The ability to scale the capabilities of Davis and Session Replay comes at a time when the need to virtualize and distribute compute capabilities around corporate networks – increasingly virtualizing the data center – is starting to gain momentum.

Their availability should, therefore, give users the tools needed to check the accuracy and efficacy of business processes running across these complex distributed environments, as well as playing a major role in identifying exactly where a process is either broken or open to performance improvement or optimization.

Bernd Greifeneder, SVP and CTO, explained that this capability stretched to coverage of IoT devices, giving users the ability to examine, end-to-end, business processes and operations that mix IoT device input, such as production system sensors, with business management applications such as ERP and CRM systems.

“We wanted to launch Session Replay exactly with that kind of scalability in mind, for those high volume end users. Making this ready for such large enterprise workloads is what took us a year till now. It is clearly the end user experience that is the important factor these days, it is no longer just about e-commerce. That is a key trajectory that our customers have. They need to become agile, in order to be quicker with their online services, quicker in order to have better functionality, and deliver a better user experience.”

Greifeneder sees far wider application of Session Replay in its released version than when it first appeared last year. Then it seemed primarily targeted at those tasked with applications bug-hunting, and it will still certainly have an important role to play there. But he also sees it being a big part of the applications development process, with user experience teams, biz dev ops teams, and business analysts joining its user community.

The ability to analyse specific user groups and how they operate will allow businesses to filter and segment them, then identify what changes may be needed to help improve applications usability, which is a key aspect of improving end user experience. And he did observe that while the obvious target is the end user consumer, the concept of user experience extends right across businesses, including their own staff.

“This is what we are calling Behavioural Intelligence, and is a trajectory we are following, built on what Session Replay gives us.”

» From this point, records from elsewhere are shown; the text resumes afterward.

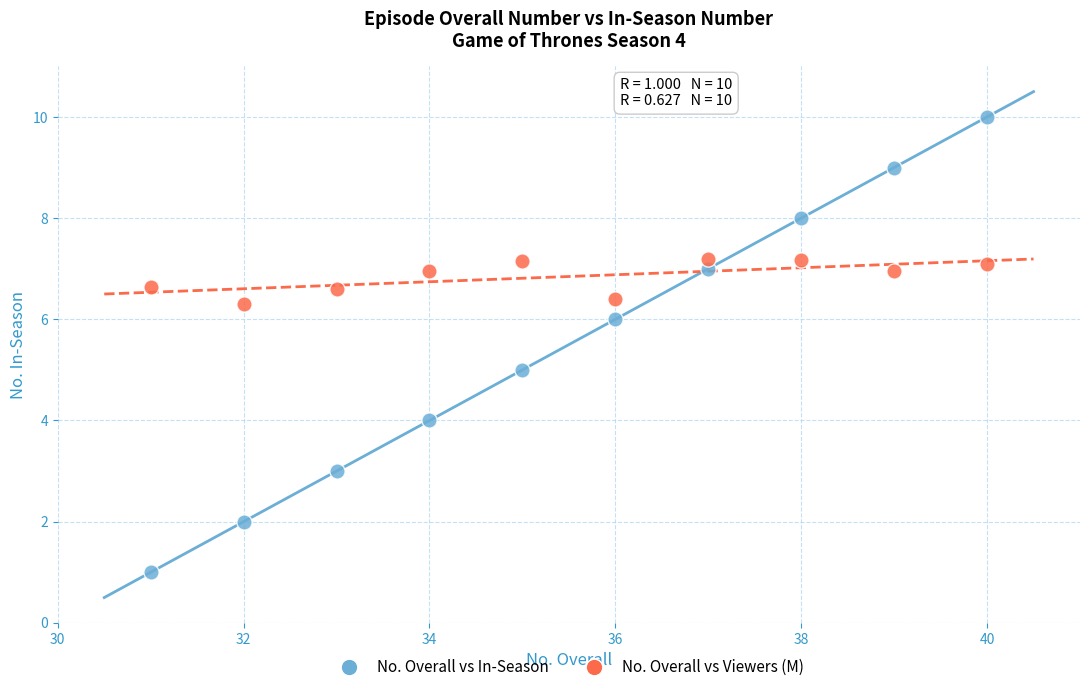

Across all data points, what is the range of X values (max minus min)?

9.0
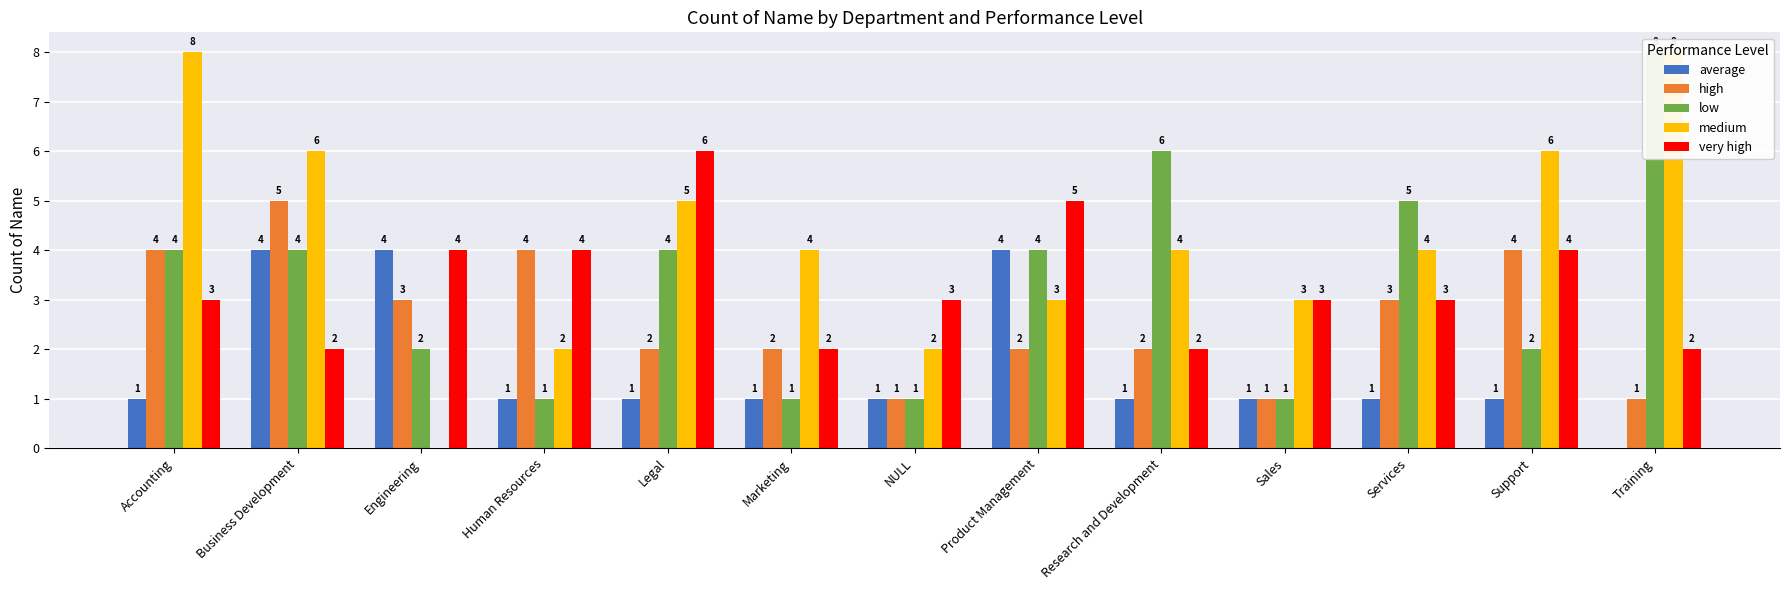

What is the label of the 5th bar from the right?

Research and Development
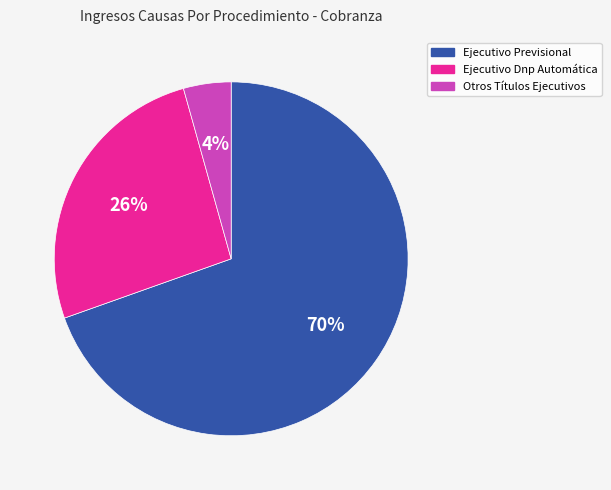

To the nearest percent, what percentage of the pie is Ejecutivo Previsional?

70%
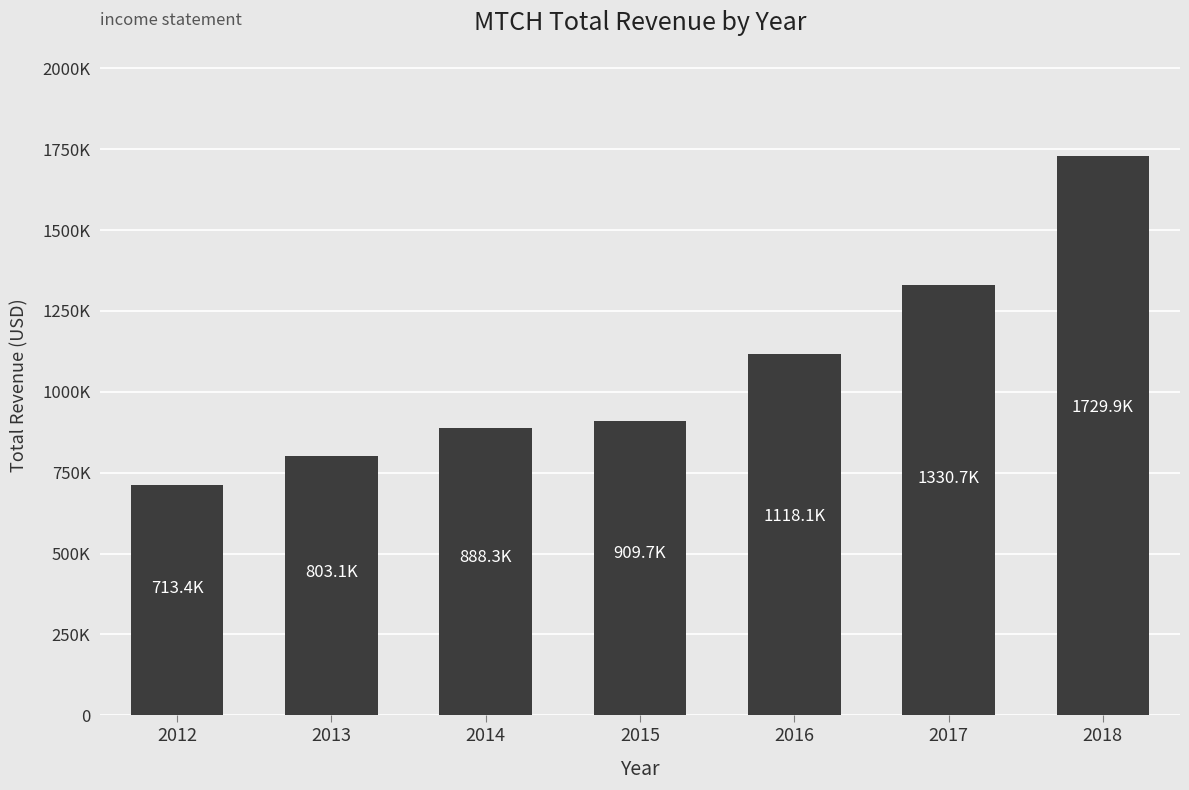

Reading left to right, transcribe all the data shown in this chart.

2012=713400	2013=803100	2014=888300	2015=909700	2016=1118100	2017=1330700	2018=1729900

He indicated that this has not yet been released as complete package, but acknowledged that this will go much further than analysing consumer behaviour and their interactions with web applications. This would then make extensive use of the updated Davis AI system to provide very precise control and management of increasingly autonomous cloud environments – which themselves will become the only practical way of running large, distributed, hybrid cloud-based services. These will have to be autonomous and highly automated, and will require equally autonomous and automated health protection and healing services if they are to survive in operation.

My Take

When I saw that first demo of Session Replay a year ago I could see how it might empower Level One help desk staff to really help customers and, regardless of where a process had screwed up, successfully unscrew it and create a happy customer. That role is still there but the new goal of building a body of behavioural intelligence about customers, staff, and the systems themselves, could give businesses a tool with which to hone their business processes and really polish up their reputation with users. And as cloud environments get bigger and more amorphous, the idea that humans will be able to `hand-manage’ them becomes more laughable. These systems will need to be autonomous in management decision-making and automatic in execution of those decisions. And when things do go wrong, having something that can trace the wrongness, identify it and manage its rectification will be essential. Doing THAT by hand in the cloud will be a killer for any business.